Eric Schmidt has gotten fairly used to irritating people over the years. Whether it’s technology rivals like Microsoft or captains of industry like Rupert Murdoch and Viacom’s Sumner Redstone, for many he’s become the itch that won’t go away. Now he’s stirred up feelings with another — less obvious — group: British teachers.
Speaking at the Edinburgh TV Festival, an annual shindig for Britain’s television industry, the Google chairman lamented the state of computer education in the U.K. and said that its failure to give kids the tools to program is having a long-term impact on the country.
“The UK is the home of so many media inventions,” he said. “It’s interesting that you invented photography, you invented television, you invented computers in both concept and in practice — it’s not widely known, but the world’s first office computer was built in 1951 by Lyon’s chain of tea shops. Interesting. Yet nobody, none of the world’s leading players in these fields are from the UK. That’s a problem.”
He pinpointed the problem as a growing divergence between science and the arts — a cultural shift towards the humanities that has left engineering, science and mathematics languishing. Schools now focus their computer classes on practicalities like learning the ins and outs of Microsoft Office, rather than giving children the tools to master machines.
“I was flabbergasted to learn that today computer science isn’t even taught as standard in U.K. schools,” Schmidt told the audience. Your IT curriculum focuses on teaching how to use software, but it doesn’t teach people how it’s made. It risks throwing away your great computing heritage.”
You can see the potted highlights of his talk here:
The argument has received a strong response. For example This thread at the TES, a community for educators, vaccilates between anger and acceptance. “Did no-one else get a shiver of revulsion at a CEO of a multinational company like Google lecturing the educational community of this country on our curriculum?” asks one forum member.
Not everyone was defensive, though. In The Observer, columnist John Naughton (himself an engineer) said children need to be given a “license to tinker”, with support from government officials. Meanwhile, a report from the Educating Programmers Summit suggests that answers are needed but that “any solutions for the UK’s education issues are going to have to come from within”.
Of course, this argument is not entirely new. Fifty two years ago the famed British intellectual CP Snow outlined the problem of two divergent worlds of science and humanities — his so-called “Two Cultures” — that were failing to progress because they were not working in harmony. As a novelist and scientist, Snow believed there was a middle ground. Yet there has not been much progress since he called for a revolution.

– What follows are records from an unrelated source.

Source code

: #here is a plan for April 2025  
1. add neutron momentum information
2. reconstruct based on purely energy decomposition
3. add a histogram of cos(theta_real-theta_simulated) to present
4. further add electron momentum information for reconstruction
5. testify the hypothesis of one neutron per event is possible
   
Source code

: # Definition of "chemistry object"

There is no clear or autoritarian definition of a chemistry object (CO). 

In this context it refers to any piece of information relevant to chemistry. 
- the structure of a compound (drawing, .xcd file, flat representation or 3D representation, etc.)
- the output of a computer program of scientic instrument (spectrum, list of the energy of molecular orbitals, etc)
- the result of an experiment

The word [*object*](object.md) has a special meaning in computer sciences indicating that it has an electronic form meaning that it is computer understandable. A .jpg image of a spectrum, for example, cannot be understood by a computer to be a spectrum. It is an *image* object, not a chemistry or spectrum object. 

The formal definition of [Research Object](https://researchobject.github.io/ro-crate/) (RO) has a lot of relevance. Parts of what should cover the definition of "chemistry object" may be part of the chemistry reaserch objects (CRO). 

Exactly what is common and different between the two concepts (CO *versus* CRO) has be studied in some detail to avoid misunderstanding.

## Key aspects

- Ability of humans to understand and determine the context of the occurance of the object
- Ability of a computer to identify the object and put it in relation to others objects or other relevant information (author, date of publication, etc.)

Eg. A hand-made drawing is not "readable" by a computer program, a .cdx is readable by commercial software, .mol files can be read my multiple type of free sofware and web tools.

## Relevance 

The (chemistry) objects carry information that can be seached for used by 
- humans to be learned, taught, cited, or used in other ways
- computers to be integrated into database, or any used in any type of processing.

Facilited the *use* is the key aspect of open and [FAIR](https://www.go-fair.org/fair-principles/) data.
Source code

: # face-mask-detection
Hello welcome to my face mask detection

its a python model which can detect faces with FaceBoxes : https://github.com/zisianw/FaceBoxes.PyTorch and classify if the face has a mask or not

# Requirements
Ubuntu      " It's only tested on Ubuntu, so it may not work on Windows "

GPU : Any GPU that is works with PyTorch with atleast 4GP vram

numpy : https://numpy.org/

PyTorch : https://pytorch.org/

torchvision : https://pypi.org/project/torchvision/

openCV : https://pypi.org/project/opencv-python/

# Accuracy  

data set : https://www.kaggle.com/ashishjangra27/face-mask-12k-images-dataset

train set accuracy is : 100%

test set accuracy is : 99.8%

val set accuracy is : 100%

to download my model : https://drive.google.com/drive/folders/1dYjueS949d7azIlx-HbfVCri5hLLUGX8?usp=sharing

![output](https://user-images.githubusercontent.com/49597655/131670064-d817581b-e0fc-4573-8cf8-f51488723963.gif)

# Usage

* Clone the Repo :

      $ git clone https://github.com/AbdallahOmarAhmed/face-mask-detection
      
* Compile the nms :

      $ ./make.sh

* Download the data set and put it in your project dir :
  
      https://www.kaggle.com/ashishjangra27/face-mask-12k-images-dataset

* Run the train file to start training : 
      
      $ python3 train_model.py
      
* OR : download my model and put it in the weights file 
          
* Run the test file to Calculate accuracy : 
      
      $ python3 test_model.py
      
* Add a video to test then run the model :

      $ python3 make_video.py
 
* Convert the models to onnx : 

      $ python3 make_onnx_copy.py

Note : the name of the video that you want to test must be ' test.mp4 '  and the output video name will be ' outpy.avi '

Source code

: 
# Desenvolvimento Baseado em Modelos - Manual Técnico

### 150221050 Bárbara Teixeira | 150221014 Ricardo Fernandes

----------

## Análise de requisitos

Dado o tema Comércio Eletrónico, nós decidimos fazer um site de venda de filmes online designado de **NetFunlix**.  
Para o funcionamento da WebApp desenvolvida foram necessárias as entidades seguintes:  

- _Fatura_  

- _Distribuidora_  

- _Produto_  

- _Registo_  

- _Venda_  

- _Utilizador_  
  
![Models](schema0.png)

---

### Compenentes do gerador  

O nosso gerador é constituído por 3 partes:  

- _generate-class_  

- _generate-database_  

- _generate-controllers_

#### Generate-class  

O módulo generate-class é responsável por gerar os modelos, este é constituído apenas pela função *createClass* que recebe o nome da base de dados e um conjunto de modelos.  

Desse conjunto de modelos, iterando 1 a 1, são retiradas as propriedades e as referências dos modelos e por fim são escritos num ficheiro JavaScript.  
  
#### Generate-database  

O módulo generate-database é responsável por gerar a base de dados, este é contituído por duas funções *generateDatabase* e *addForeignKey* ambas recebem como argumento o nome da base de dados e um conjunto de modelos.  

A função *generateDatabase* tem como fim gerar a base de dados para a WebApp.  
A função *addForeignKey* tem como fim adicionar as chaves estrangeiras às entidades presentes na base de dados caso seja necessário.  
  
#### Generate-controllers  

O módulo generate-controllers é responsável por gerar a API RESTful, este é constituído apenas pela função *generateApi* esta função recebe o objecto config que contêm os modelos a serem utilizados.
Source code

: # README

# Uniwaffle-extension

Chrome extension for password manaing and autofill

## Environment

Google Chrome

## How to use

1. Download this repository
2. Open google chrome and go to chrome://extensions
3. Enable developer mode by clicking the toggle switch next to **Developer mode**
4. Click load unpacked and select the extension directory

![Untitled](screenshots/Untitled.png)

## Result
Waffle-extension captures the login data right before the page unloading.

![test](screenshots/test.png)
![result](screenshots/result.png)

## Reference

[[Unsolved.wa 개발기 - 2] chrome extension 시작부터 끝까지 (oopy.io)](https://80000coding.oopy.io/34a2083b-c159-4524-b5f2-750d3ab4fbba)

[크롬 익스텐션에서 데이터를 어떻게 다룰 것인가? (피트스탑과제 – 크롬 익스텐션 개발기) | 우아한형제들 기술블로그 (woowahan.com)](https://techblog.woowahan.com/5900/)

But this is not just a British problem. American media theorist Douglas Rushkoff has argued vociferously that schools in the U.S. face a similar dilemma. In his book Program Or Be Programmed, he says that if we do not understand how to control machines, they will end up controlling us. Writing on the Huffington Post last year, he called out the U.S. education system as a failure in much the same way as Schmidt.
Amazingly, America – the birthplace of the Internet – is the only developed nation that does not teach programming in its public schools. Sure, some of our schools have elected to offer “computer” classes, but instead of teaching programming, these classes almost invariably teach programs: how to use Microsoft Office, Adobe Photoshop, or any of the other commercial software packages used in the average workplace. We teach our kids how to get jobs in today’s marketplace rather than how to innovate for tomorrow’s.
Similarly, Jonathan Zittrain’s 2008 book The Future of the Internet — And How To Stop It voices concerns that the rising popularity of closed systems like the iPhone mean users are moving further and further away from a genuine understanding of computers. His argument is essentially about the difference between being a user and a consumer.
The standard of computer teaching in America is much worse than Schmidt makes out, with public schools often bereft of any computer teaching. And the U.S. might have a stronger software culture thanks to Silicon Valley and some of the top colleges in the world, but if most kids aren’t getting the chance to learn programming skills perhaps the same decline that Britain has seen could be on the cards for America.
The reality is that this is a problem for much of the West.
So how do you fix it?
There are efforts to try. Individual teachers can do a heroic job, and there are schemes like the U.K.’s Raspberry Pi, an open, low-cost computer for schools. I gave that project a hard time in the past, but at least it is attempting to answer these questions. The real concern must be whether anything we do now is simply too little, too late. Is it?